The $900 billion bill, paired alongside a government-funding measure, was passed with veto-proof majorities in both the House and Senate. But Tuesday night, Trump attacked the package as a "disgrace" and demanded numerous changes, including making the direct payments $2,000 instead of $600.
"When you raise these issues at the last minute like this, it's very concerning," Reed said on "Squawk Box" before his fellow Republicans blocked a move to raise the direct payments to $2,000. "I understand the frustration of the president ... but blind-siding folks and doing this at the last second, to me, is not conducive because the American people are the ones who lose in this fight."
Trump has not said whether he will formally veto the bill or instead not sign it. If he takes the latter route, the bill would die and no action could be taken on an aid package until the new session of Congress on Jan. 3.
The $900 billion package would extend a pandemic-era expansion of jobless benefits before they expire Saturday. The provision covers 12 million people.

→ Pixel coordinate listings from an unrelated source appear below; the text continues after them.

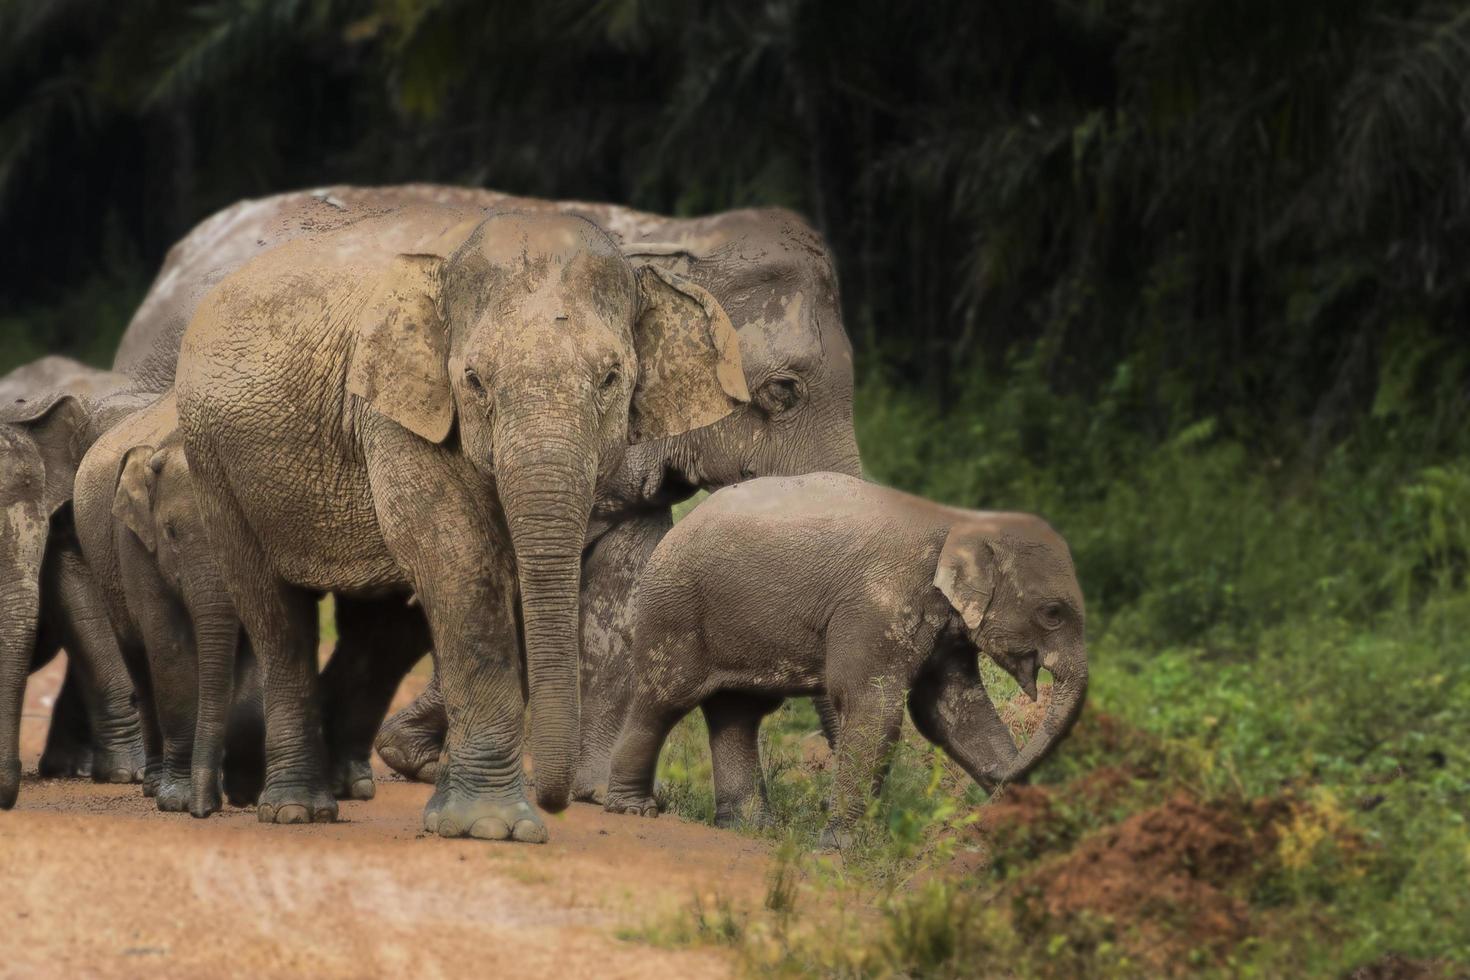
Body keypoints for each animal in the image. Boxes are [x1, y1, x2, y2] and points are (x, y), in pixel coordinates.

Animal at [114, 185, 858, 805]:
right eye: (784, 392)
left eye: (613, 380)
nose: (828, 803)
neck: (678, 237)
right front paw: (424, 761)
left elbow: (620, 587)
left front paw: (592, 793)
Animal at [599, 476, 1093, 846]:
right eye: (1053, 613)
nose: (999, 775)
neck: (962, 522)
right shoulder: (876, 605)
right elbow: (873, 707)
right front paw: (840, 849)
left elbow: (953, 713)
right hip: (674, 608)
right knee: (664, 697)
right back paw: (633, 810)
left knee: (737, 712)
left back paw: (750, 828)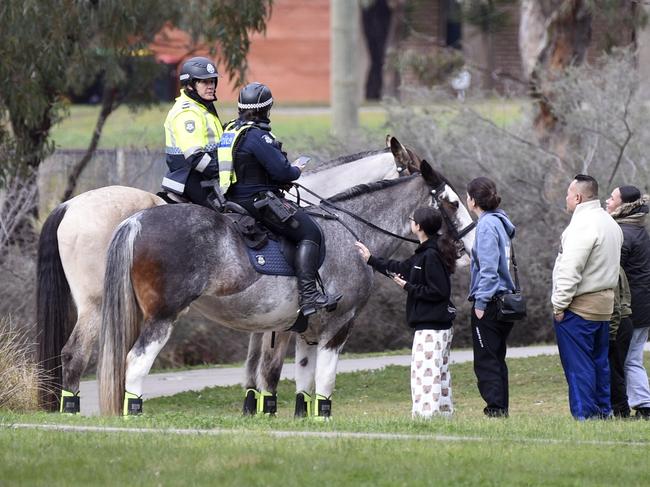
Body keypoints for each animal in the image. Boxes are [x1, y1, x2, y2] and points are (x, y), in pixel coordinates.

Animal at [36, 137, 410, 412]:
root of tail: (68, 205)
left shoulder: (265, 315)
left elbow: (254, 363)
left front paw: (254, 406)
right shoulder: (285, 320)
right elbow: (271, 367)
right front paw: (267, 406)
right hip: (99, 306)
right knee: (76, 355)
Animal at [97, 159, 470, 416]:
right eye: (452, 202)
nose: (469, 246)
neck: (348, 230)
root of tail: (136, 219)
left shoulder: (307, 331)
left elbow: (304, 377)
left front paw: (305, 416)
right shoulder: (339, 325)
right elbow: (325, 377)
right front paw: (323, 416)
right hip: (162, 318)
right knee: (135, 361)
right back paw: (134, 412)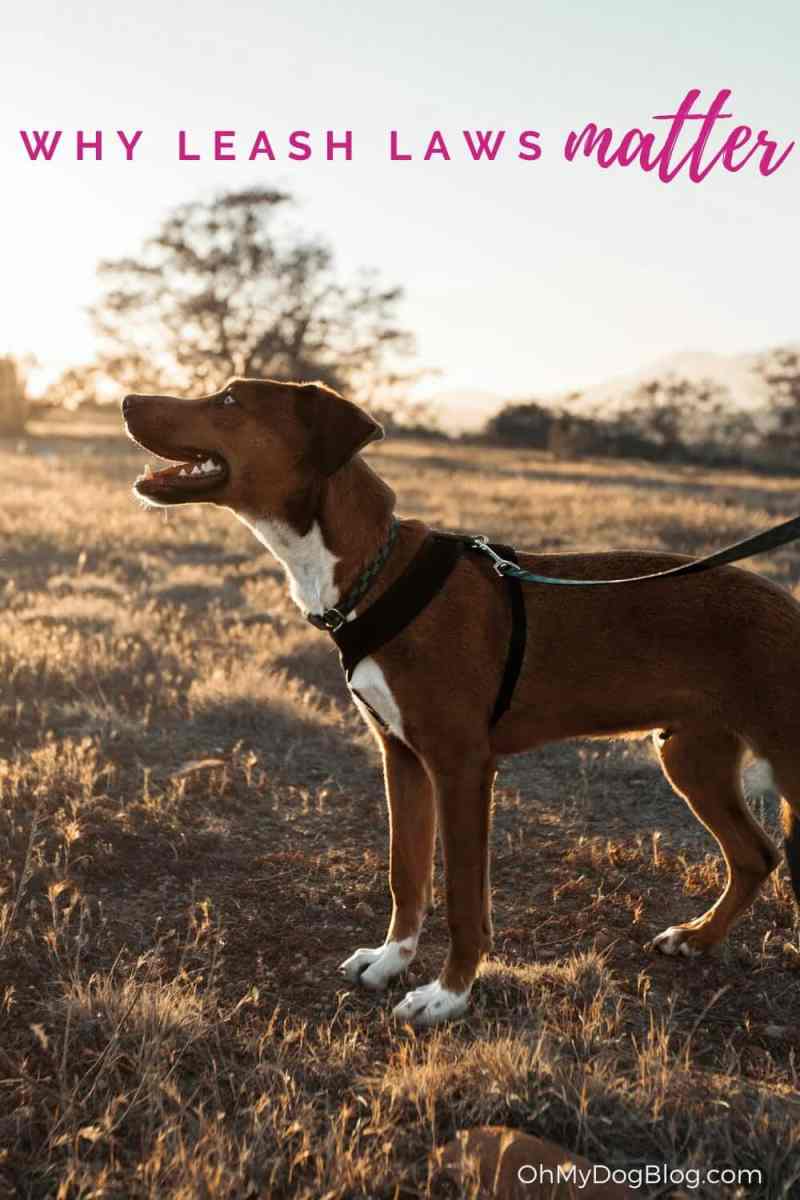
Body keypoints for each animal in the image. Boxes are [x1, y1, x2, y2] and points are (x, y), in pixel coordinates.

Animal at [122, 379, 800, 1027]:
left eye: (230, 399)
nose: (127, 400)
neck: (374, 572)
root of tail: (788, 604)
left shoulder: (462, 767)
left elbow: (463, 901)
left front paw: (448, 995)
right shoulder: (401, 757)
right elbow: (406, 874)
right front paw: (391, 959)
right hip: (691, 756)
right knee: (755, 855)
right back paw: (698, 937)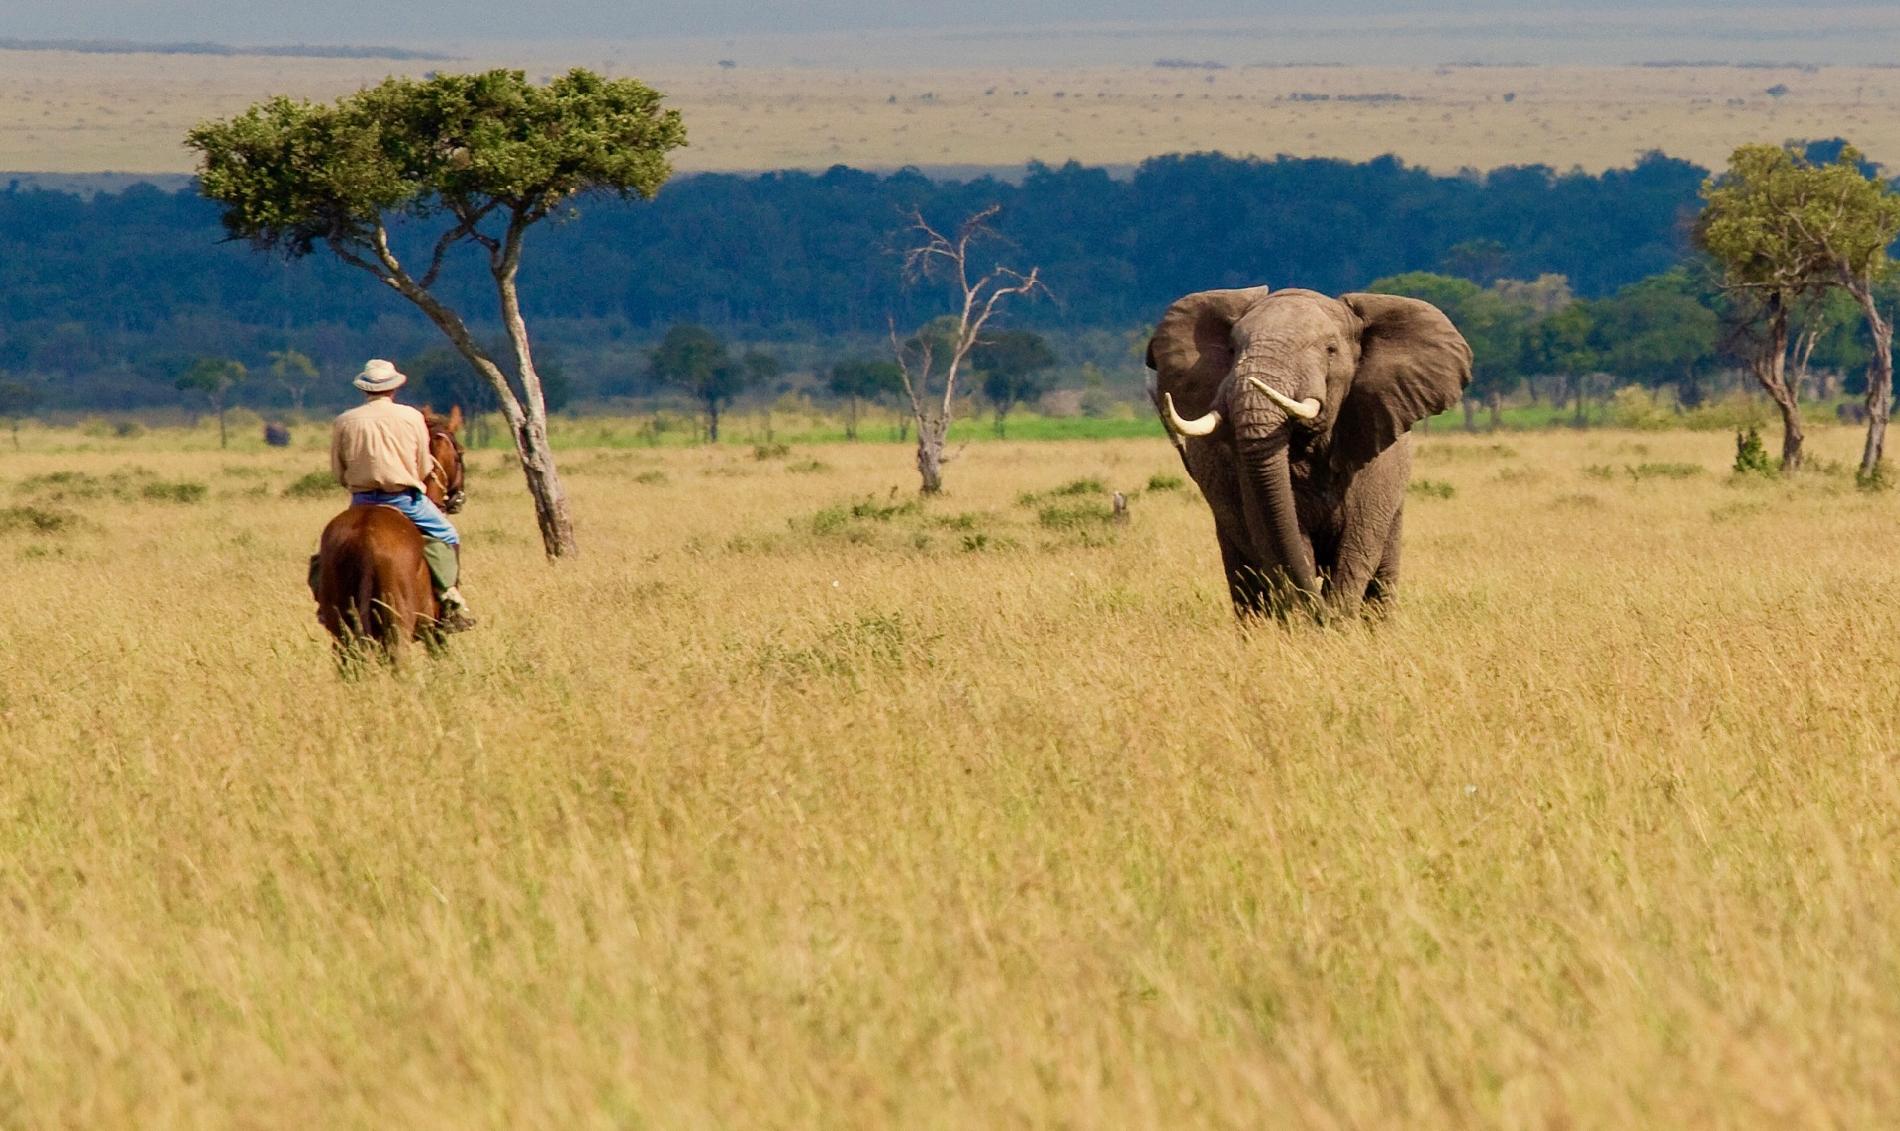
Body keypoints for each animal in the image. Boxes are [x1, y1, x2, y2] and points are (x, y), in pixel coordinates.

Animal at [315, 404, 467, 653]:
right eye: (460, 453)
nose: (458, 499)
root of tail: (365, 537)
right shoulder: (434, 632)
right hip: (398, 626)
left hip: (342, 631)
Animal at [1140, 283, 1466, 619]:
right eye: (1231, 350)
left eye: (1331, 350)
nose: (1321, 613)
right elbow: (1286, 540)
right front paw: (1311, 619)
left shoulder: (1377, 463)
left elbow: (1357, 545)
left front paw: (1337, 620)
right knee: (1245, 577)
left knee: (1383, 572)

The government also could shut down Monday if the $1.4 trillion appropriations piece of the legislation is not signed by then.
Trump's criticism of the bill has focused, in part, on foreign aid spending that was included in the larger government funding section.
Reed, a New York Republican who co-chairs the bipartisan Problem Solvers Caucus, said he recognizes Trump's concerns on foreign aid. However, he said they should not distract from the need to deliver economic assistance to Americans who have been hurt by the pandemic.
"The people who we negotiated this $900 billion for are waiting for this relief," Reed said. "There are people being hired Monday because they're waiting on the Paycheck Protection Program. Tens of thousands of people are going back to work. I implore the president: Please think of those people."
Minority Leader Kevin McCarthy, R-Calif., is expected to propose a new temporary spending bill that would disentangle State Department and foreign aid funding from the larger spending package. Democrats would likely oppose that plan.
"What we should be doing is focusing on where we agree — $900 billion of emergency relief ... needs to go out to the people today. We all agree on that. We worked on that. We found common ground," Reed said. "The idea of increasing the checks, we can potentially deal with that later."
Rep. Josh Gottheimer, who is Reed's co-chair of the Problem Solvers Caucus, agreed. The New Jersey Democrat said he supports the idea of larger stimulus checks but did not want any delay to the current agreement.
"We worked so hard to bring this package together and to get Democrats and Republicans on board," Gottheimer said in the same "Squawk Box" interview. "We should get this piece of legislation signed and then we should add more to it. ... but it doesn't make sense to blow the whole thing up and hurt people and undermine all the under pieces of this legislation, which are so critical."
The White House did not immediately respond to CNBC's request for comment.